Thermoplastiques amorphe ou semi-cristallins

Thermoplastiques amorphe ou semi-cristallins?

On divise les thermoplastiques en deux grandes familles : amorphe ou semi cristallin. Cette différence provient de leur structure macromoléculaire. Les thermoplastiques amorphes ont une structure aléatoire, alors que les thermoplastiques semi cristallin auront une structure partiellement ordonnée.

Parmi les thermoplastiques amorphes, nous aurons les matières transparentes, ce sont des matières qui ont aussi un aspect plus esthétique que les semi-cristallin. Elles ont un faible retrait et une meilleure stabilité dimensionnelle, et sont plus faciles à coller.

 Les semis-cristallin, en revanche vont généralement être opaques, malgré quelques exceptions : par exemple parmi les polyamides on peut trouver des grades transparents. Les semi-cristallins vont présenter une meilleure résistance à la fatigue, au frottement, à l'usure, et plus globalement une meilleure résistance chimique de par leurs structures cristallines. Ce sont des matières aussi plus faciles à injecter car plus fluides, moins cassantes au démoulage, mais par contre plus sensibles au respect des températures de moulage pour optimiser la phase cristalline. La pyramide de droite vous présente les principales familles de thermoplastiques ce qui fournit une liste quasi exhaustive de ce que l’on peut trouver sur le marché.


Température de Service

L’importance des facteurs de température :

Regardons maintenant plus en détail l'importance des facteurs de température, et notamment la notion de température de service. C'est le point souvent attendu par les clients : à quelle température pourra-t’on utiliser la matière.

# Données recueillies
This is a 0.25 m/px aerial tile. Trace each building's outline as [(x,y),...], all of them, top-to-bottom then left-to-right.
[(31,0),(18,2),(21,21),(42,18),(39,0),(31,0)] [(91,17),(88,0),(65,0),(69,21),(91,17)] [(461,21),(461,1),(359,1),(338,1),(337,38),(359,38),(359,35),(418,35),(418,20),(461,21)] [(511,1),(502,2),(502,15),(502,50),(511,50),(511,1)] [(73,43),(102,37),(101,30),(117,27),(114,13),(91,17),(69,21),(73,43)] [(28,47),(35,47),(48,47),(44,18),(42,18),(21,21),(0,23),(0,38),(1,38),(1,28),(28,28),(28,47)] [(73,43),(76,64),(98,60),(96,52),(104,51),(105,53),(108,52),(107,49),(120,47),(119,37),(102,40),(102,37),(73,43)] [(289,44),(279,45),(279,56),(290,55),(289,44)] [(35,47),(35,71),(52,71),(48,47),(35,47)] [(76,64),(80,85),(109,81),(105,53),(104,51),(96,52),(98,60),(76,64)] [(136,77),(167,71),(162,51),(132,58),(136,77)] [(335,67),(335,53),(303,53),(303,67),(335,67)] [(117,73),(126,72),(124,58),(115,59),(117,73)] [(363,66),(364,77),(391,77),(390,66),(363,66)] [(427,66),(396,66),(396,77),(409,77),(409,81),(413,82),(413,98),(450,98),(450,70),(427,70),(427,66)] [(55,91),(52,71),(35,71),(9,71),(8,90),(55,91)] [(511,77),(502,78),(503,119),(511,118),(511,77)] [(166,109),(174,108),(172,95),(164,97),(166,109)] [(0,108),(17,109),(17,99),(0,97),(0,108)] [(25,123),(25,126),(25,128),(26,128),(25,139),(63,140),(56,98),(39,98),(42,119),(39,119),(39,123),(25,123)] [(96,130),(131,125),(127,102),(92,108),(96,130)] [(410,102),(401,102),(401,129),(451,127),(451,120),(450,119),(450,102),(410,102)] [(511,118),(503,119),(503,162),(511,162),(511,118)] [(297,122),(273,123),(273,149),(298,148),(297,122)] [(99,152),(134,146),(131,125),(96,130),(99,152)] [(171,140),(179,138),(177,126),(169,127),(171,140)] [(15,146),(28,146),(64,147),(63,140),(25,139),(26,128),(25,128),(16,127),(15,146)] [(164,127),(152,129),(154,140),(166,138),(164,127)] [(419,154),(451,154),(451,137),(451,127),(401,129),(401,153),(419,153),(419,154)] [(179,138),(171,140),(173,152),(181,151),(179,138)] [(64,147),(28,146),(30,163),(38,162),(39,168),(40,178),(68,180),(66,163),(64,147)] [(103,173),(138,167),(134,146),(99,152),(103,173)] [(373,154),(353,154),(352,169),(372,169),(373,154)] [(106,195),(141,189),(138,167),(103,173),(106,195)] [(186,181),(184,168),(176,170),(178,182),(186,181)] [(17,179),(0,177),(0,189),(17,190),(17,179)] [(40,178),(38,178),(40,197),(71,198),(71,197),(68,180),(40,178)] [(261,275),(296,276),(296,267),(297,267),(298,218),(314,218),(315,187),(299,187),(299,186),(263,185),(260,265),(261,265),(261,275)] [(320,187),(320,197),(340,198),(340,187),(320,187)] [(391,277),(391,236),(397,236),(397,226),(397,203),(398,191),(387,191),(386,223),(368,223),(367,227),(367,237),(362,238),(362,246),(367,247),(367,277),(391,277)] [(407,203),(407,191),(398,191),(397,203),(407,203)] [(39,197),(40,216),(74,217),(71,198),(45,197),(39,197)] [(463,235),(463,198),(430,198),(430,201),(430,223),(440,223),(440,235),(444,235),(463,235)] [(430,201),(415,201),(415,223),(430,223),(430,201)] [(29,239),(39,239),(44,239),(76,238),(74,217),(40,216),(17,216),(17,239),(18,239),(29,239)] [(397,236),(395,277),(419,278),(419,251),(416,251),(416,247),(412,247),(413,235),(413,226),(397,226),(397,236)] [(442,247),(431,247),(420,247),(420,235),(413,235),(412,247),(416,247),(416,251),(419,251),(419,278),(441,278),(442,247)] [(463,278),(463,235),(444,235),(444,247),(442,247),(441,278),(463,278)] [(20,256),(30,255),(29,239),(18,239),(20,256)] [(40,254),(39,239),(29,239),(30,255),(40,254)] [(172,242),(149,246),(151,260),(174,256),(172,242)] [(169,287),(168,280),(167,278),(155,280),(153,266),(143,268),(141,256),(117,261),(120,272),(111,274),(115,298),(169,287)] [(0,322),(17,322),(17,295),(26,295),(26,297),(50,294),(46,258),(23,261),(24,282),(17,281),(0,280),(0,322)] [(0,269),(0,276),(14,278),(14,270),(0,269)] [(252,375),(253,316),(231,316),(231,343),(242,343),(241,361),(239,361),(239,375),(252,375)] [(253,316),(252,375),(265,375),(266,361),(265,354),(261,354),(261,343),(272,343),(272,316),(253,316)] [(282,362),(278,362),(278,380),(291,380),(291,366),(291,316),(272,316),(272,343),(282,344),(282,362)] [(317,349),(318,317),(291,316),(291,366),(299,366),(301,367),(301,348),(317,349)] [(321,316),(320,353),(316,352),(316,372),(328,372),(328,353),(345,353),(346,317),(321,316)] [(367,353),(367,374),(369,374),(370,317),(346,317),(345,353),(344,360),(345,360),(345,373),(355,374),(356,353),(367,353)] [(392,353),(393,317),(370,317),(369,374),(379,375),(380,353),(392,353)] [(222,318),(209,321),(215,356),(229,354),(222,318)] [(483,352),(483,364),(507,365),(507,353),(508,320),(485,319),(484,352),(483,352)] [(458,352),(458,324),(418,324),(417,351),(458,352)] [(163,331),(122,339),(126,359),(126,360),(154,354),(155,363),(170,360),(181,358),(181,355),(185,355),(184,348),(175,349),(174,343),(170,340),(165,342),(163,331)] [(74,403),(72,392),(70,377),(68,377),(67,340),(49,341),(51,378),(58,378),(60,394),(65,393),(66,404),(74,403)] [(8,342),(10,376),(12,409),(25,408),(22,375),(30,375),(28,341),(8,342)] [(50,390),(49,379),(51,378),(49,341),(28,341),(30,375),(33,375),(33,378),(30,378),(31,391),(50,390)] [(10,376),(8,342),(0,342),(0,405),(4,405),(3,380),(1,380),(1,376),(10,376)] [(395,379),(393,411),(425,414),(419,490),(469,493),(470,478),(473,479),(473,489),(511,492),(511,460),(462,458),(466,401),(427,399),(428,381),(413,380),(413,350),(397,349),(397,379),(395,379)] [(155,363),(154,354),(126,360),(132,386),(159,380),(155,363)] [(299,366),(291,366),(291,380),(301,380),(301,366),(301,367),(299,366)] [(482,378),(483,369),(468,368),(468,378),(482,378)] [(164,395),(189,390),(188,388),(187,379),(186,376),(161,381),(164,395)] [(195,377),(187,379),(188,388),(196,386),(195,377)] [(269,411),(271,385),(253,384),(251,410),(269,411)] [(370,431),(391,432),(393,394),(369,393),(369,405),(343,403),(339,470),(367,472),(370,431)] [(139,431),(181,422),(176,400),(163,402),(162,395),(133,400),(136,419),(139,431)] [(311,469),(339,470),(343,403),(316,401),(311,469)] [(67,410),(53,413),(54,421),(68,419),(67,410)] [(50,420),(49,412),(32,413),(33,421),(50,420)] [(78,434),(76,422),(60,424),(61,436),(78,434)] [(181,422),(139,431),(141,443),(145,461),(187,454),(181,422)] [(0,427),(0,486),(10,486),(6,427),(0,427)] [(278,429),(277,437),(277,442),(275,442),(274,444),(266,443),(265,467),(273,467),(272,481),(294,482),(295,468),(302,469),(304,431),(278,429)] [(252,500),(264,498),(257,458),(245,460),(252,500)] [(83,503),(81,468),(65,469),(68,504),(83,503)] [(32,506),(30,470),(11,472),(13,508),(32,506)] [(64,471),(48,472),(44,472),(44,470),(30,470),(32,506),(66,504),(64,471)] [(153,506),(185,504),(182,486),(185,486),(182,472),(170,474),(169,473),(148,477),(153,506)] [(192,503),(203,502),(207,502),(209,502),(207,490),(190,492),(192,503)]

# Série d'exercices
#1 D'après le texte sur les thermoplastiques, d'où provient la différence entre les thermoplastiques amorphes et les semi-cristallins ?
#2 Quelles résistances le texte sur les thermoplastiques attribue-t-il aux semi-cristallins ? Citez-les toutes.
#3 Prolongez le texte sur les thermoplastiques à partir de sa dernière phrase.

# Réponses par tâche
#1 De leur structure macromoléculaire.

#2 La résistance à la fatigue, au frottement, à l'usure et la résistance chimique.

#3
Dans les fiches techniques on trouve généralement la température de fléchissement sous-charge qu'on appelle HDT et la température de ramollissement Vicat. Ces deux données sont présentées sous différentes normes fonction de différentes charges et différentes épaisseurs possibles : donc attention aux valeurs qu’on compare. Ce qui est important à noter c'est que ces deux températures, même si elles sont intéressantes comme données, ne reflètent pas la température de service continu à laquelle on va pouvoir utiliser une matière. En tant que concepteur, ce qui va nous intéresser sera plutôt la température de service continu, donnée qui est rarement présente dans les fiches techniques.

Quelle donnée de température utiliser ? Intérêt de la RTI : Relative Temperature Index

Une donnée pouvant être considérée comme plus représentative est ce qu'on appelle la RTI (Relative Température Index ) qui est une donnée selon une norme UL. Cette donnée figure rarement sur les fiches techniques : pour la trouver, il faut se procurer ce qu'on appelle la Yellowcard sur la base UL ou auprès du fournisseur matière. La RTI nous donne la température à laquelle une matière peut, après un vieillissement relatif de 100 mille heures, conserver 50 % de ses caractéristiques initiales. On va avoir trois RTI :

  •  une RTI électrique
  •  une RTI à l'impact
  •  une RTI de rigidité
Valeurs indicatives basées sur les RTI

Ces trois valeurs sont données en fonction de différentes épaisseurs d'échantillons. La plus commune étant 1,5 mm d'épaisseur. C'est la RTI à l'impact qui sera généralement la plus basse : de l'ordre de 5 à 10 degrés inférieures aux deux autres.

 Notons qu'on peut également trouver parfois ce qu'on appelle la « Temperature index » selon différentes normes, mais ces valeurs, en fonction de leur norme, ne représentent que 20 000 heures de vieillissement ou 5 000 heures de vieillissement.

Il ne faut donc pas comparer les RTI  « Relative Temperature Index » aux  « Temperature index » car  100 mille heures représentent plus de 11 ans de fonctionnement alors que 20000 heures seulement un peu plus de deux ans et 5000 heures un peu plus de six mois).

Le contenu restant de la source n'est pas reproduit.